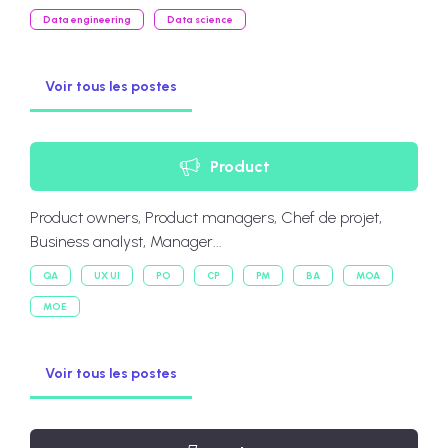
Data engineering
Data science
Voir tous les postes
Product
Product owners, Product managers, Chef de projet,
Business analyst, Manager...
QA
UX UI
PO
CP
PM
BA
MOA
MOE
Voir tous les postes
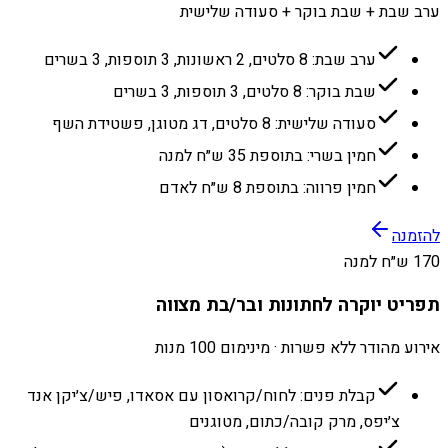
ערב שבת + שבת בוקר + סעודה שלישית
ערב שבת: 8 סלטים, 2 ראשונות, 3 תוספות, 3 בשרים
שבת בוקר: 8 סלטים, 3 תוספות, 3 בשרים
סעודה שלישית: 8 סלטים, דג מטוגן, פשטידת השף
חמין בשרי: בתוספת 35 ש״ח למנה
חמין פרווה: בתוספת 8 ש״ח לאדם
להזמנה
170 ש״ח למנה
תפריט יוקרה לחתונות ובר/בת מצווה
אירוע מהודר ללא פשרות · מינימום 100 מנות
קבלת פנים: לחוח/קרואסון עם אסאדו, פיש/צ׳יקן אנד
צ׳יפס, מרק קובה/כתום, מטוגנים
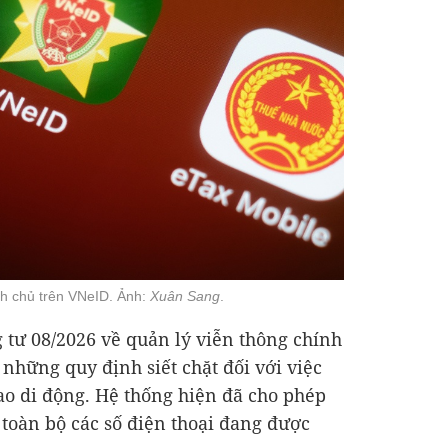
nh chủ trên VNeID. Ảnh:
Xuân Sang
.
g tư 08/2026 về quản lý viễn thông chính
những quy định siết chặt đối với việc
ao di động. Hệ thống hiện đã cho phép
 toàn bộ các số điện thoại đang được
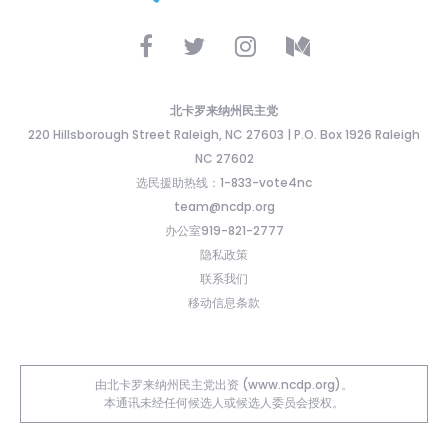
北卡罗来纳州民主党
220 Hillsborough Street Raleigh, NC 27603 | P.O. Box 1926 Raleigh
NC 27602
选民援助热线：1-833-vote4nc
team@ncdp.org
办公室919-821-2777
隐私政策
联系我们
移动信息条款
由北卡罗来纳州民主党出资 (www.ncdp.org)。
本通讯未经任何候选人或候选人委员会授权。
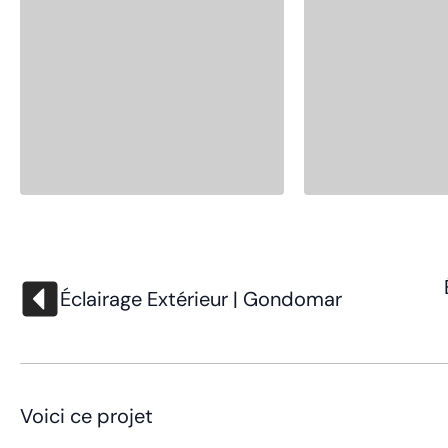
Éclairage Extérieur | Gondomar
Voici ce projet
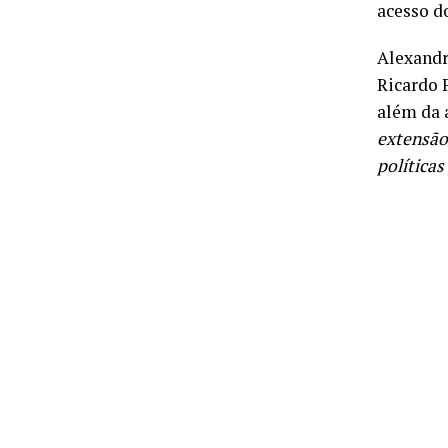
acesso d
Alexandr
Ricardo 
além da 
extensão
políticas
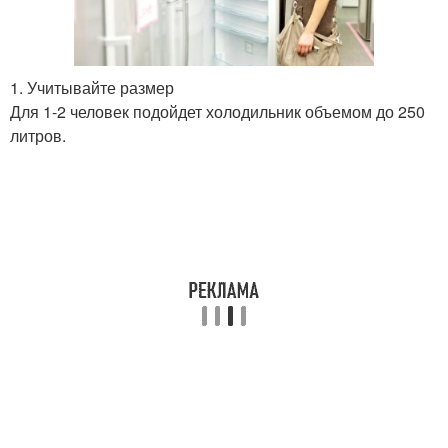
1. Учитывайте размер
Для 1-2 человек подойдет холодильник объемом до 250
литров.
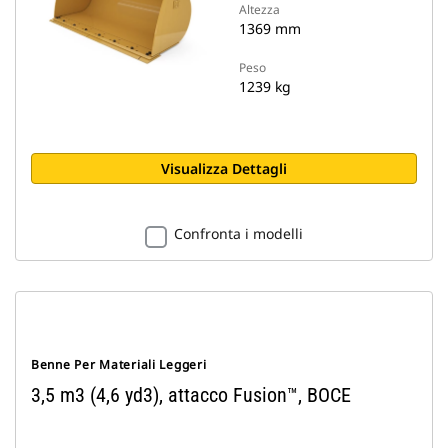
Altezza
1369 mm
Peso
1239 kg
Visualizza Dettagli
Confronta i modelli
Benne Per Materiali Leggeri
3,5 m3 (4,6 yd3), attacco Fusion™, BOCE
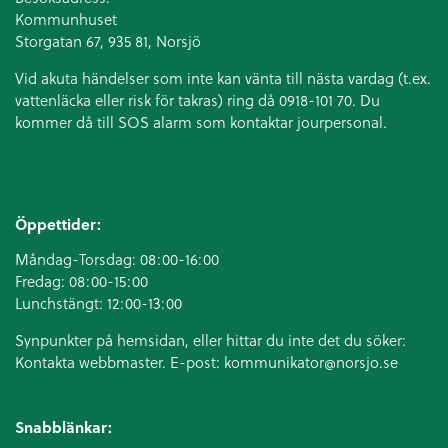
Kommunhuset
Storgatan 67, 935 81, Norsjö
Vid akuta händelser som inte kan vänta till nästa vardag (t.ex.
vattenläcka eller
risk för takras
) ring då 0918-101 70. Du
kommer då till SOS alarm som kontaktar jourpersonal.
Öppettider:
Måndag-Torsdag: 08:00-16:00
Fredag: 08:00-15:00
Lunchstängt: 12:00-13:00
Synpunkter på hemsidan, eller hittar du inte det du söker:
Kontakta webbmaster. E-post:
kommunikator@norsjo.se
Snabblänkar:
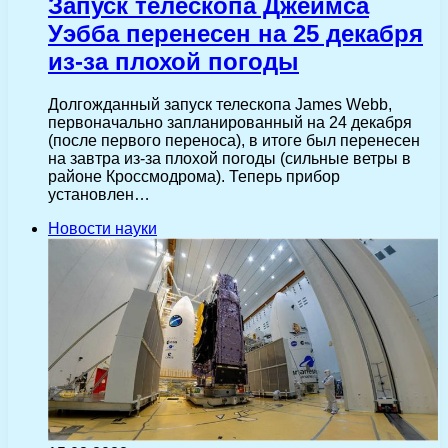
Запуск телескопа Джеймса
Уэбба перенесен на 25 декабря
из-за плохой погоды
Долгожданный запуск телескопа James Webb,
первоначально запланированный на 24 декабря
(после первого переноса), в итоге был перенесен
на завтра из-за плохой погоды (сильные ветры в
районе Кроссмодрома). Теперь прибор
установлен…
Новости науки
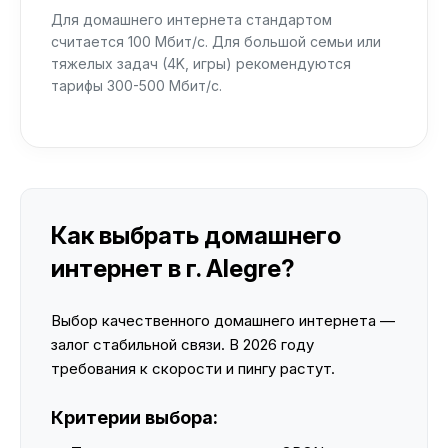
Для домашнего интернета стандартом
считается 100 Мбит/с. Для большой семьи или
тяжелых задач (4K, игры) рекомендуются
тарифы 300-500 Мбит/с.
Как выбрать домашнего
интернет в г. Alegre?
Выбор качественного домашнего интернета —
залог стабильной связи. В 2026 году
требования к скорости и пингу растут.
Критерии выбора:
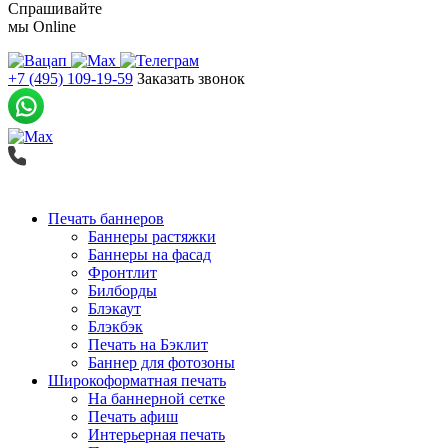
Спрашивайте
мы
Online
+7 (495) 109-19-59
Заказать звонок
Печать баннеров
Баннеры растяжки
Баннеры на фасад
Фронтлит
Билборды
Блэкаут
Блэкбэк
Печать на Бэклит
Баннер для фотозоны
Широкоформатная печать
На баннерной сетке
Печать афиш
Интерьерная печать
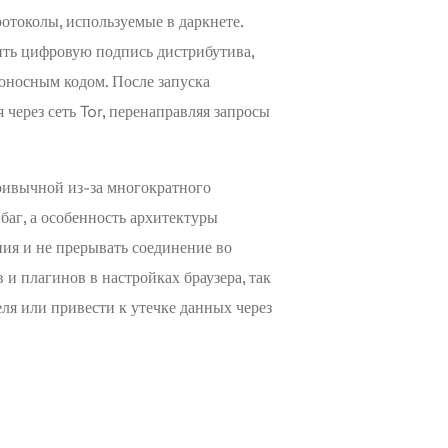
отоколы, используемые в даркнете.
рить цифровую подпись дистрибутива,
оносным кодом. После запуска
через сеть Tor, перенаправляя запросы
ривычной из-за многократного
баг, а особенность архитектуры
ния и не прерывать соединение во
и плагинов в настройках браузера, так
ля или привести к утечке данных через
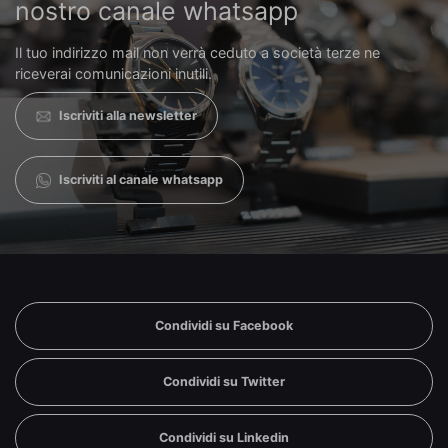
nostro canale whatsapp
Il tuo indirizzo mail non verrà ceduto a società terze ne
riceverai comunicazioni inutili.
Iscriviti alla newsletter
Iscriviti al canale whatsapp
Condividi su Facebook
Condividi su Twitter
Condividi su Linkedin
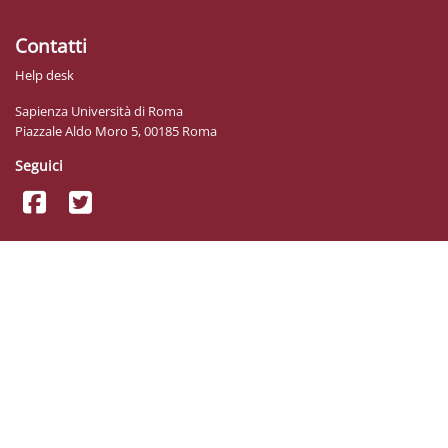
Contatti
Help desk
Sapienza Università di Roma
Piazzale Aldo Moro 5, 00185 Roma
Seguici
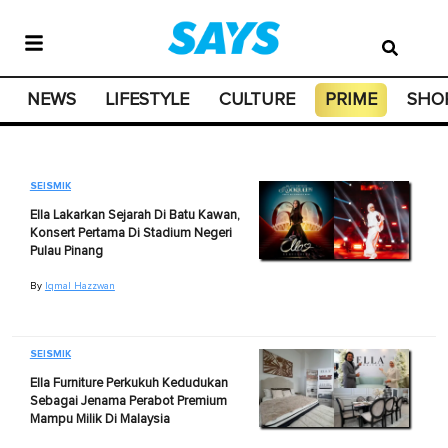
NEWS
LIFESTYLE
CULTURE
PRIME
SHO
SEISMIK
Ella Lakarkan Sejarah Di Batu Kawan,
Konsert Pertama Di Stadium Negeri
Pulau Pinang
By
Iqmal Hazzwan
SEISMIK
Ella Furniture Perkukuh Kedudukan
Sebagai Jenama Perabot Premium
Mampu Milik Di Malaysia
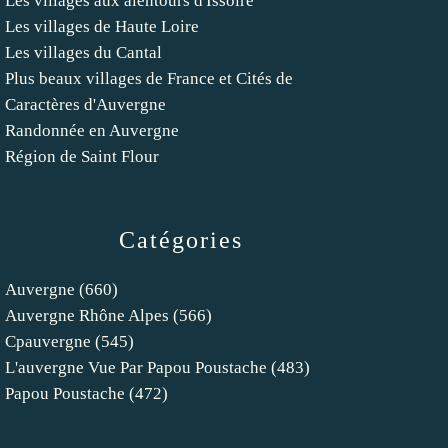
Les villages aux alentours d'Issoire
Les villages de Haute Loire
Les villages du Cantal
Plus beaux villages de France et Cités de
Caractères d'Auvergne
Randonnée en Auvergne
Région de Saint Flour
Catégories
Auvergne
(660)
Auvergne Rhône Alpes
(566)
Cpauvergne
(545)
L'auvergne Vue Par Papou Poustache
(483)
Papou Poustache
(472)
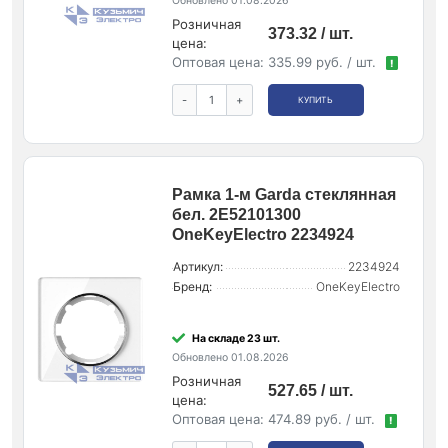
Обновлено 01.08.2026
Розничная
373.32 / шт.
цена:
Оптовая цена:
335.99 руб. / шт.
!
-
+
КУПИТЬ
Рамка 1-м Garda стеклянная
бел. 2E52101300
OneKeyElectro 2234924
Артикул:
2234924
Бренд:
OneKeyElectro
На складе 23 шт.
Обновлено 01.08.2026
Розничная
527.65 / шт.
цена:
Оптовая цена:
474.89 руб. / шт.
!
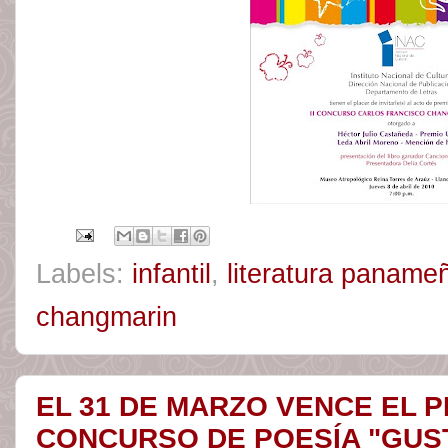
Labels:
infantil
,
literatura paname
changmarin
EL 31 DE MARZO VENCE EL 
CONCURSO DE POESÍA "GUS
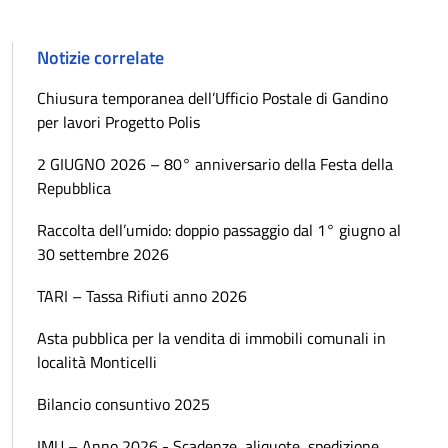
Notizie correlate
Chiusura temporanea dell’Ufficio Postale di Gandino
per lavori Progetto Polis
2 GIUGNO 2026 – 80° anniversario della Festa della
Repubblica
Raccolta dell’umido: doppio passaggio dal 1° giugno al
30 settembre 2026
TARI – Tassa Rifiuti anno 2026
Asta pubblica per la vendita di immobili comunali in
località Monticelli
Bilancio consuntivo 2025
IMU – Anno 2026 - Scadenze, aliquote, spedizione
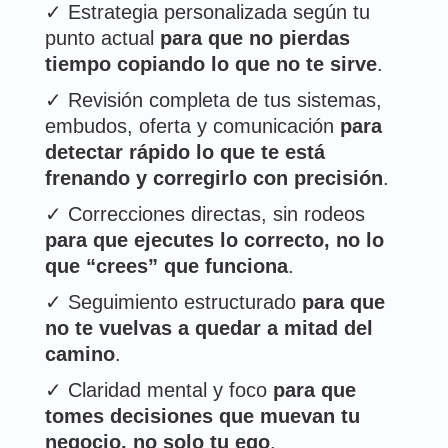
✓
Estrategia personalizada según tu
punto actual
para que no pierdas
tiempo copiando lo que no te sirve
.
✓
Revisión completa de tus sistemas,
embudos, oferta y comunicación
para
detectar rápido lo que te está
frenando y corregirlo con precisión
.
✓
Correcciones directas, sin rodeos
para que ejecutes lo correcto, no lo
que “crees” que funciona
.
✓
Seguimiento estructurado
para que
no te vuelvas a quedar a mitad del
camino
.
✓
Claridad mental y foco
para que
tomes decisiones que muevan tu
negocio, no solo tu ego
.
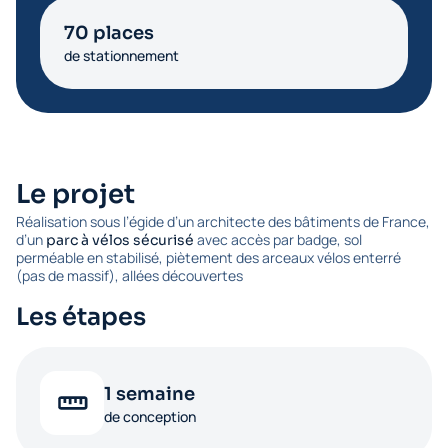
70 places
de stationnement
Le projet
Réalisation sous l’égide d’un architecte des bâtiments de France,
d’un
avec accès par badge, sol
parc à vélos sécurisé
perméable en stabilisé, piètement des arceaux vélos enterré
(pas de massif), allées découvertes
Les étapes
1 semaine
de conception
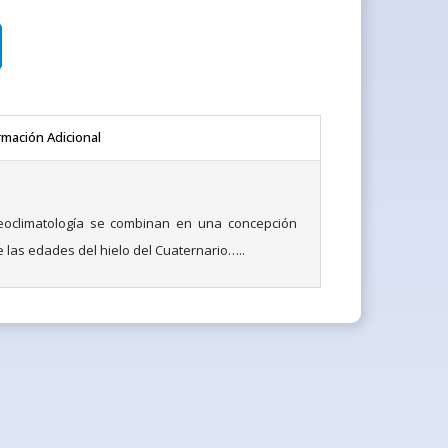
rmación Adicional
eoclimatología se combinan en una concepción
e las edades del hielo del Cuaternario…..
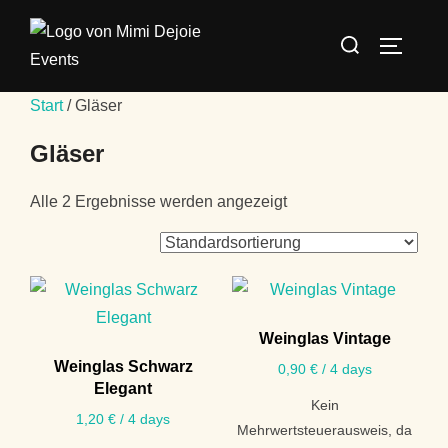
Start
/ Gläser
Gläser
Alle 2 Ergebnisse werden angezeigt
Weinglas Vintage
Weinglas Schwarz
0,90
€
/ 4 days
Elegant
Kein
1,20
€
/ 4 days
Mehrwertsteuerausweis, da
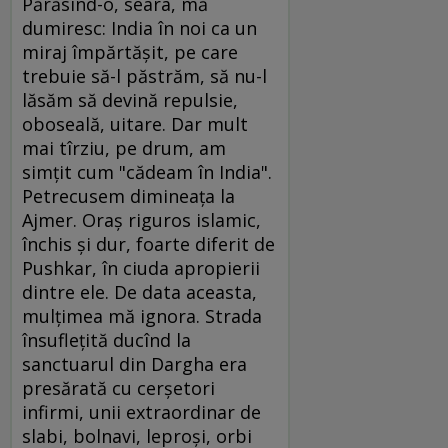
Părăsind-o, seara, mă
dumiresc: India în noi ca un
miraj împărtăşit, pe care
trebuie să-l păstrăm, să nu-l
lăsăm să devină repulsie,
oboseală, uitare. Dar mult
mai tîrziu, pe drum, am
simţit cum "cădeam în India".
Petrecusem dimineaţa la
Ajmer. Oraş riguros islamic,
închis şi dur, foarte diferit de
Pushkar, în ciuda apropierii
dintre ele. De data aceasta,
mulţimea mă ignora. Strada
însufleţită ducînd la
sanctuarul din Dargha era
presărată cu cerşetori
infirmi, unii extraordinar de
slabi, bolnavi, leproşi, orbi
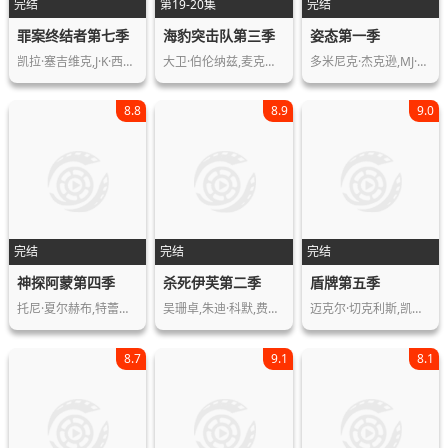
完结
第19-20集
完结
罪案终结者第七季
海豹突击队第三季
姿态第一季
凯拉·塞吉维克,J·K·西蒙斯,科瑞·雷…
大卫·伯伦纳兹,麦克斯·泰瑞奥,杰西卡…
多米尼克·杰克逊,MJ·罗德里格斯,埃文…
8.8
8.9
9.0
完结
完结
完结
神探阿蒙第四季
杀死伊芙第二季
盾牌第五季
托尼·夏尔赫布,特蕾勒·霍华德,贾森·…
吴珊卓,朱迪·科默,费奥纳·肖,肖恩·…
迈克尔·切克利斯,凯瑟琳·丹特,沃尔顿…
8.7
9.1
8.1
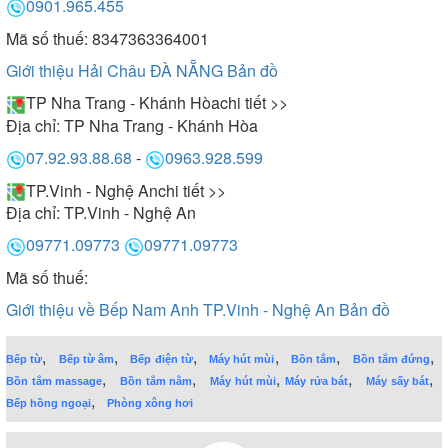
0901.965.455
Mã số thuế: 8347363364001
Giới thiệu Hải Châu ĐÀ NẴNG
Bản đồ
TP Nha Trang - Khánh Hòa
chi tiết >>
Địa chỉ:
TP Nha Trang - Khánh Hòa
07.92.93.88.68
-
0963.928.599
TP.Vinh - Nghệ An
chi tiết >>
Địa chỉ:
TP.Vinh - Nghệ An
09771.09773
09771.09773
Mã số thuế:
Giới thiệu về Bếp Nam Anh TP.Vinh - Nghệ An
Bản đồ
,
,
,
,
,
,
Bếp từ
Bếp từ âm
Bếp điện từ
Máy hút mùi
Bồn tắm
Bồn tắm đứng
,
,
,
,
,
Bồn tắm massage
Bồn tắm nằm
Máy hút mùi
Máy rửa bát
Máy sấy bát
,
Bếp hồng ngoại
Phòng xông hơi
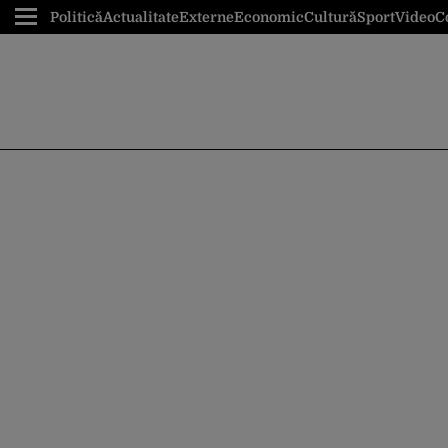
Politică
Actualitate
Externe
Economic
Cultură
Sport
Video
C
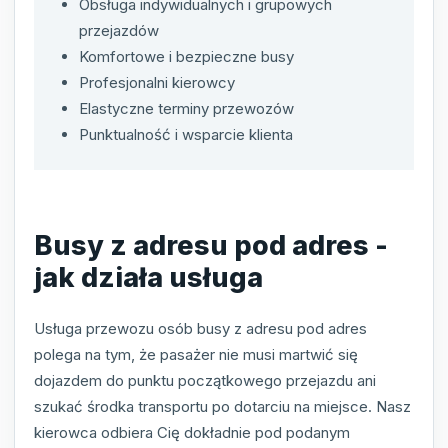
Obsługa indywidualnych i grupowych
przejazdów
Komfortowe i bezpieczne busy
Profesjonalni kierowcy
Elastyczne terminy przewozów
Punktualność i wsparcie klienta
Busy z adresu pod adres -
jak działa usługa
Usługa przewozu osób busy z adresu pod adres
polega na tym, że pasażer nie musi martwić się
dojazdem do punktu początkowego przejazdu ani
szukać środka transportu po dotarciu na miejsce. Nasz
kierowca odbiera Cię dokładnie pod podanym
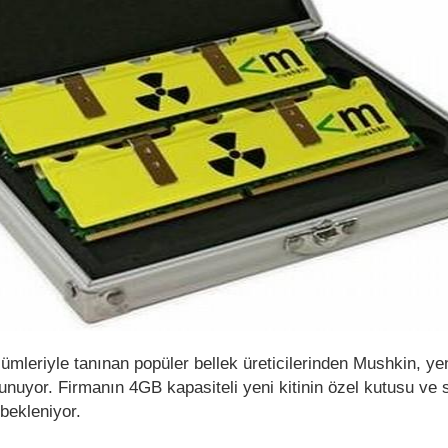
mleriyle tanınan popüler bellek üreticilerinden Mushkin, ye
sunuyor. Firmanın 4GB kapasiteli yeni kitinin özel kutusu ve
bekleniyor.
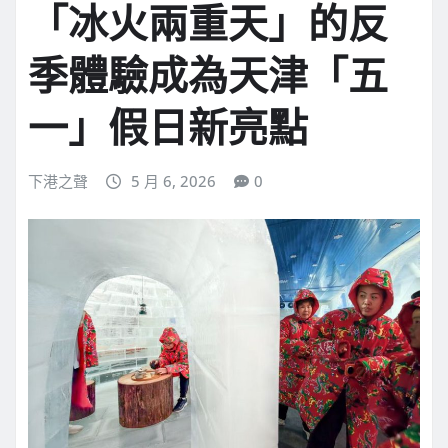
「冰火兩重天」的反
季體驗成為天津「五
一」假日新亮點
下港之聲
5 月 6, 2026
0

----

▶ **TASK DETAILS**:
Copy the listing lines from the one holding "ערב שבת + שבת בוקר + סעודה שלישית" to the one holding "toàn bộ các số điện thoại đang được", including both of those lines. Leave the pictures out.

▶ **EXERCISE SOLUTION**:
ערב שבת + שבת בוקר + סעודה שלישית
ערב שבת: 8 סלטים, 2 ראשונות, 3 תוספות, 3 בשרים
שבת בוקר: 8 סלטים, 3 תוספות, 3 בשרים
סעודה שלישית: 8 סלטים, דג מטוגן, פשטידת השף
חמין בשרי: בתוספת 35 ש״ח למנה
חמין פרווה: בתוספת 8 ש״ח לאדם
להזמנה
170 ש״ח למנה
תפריט יוקרה לחתונות ובר/בת מצווה
אירוע מהודר ללא פשרות · מינימום 100 מנות
קבלת פנים: לחוח/קרואסון עם אסאדו, פיש/צ׳יקן אנד
צ׳יפס, מרק קובה/כתום, מטוגנים
nh chủ trên VNeID. Ảnh:
Xuân Sang
.
g tư 08/2026 về quản lý viễn thông chính
những quy định siết chặt đối với việc
ao di động. Hệ thống hiện đã cho phép
 toàn bộ các số điện thoại đang được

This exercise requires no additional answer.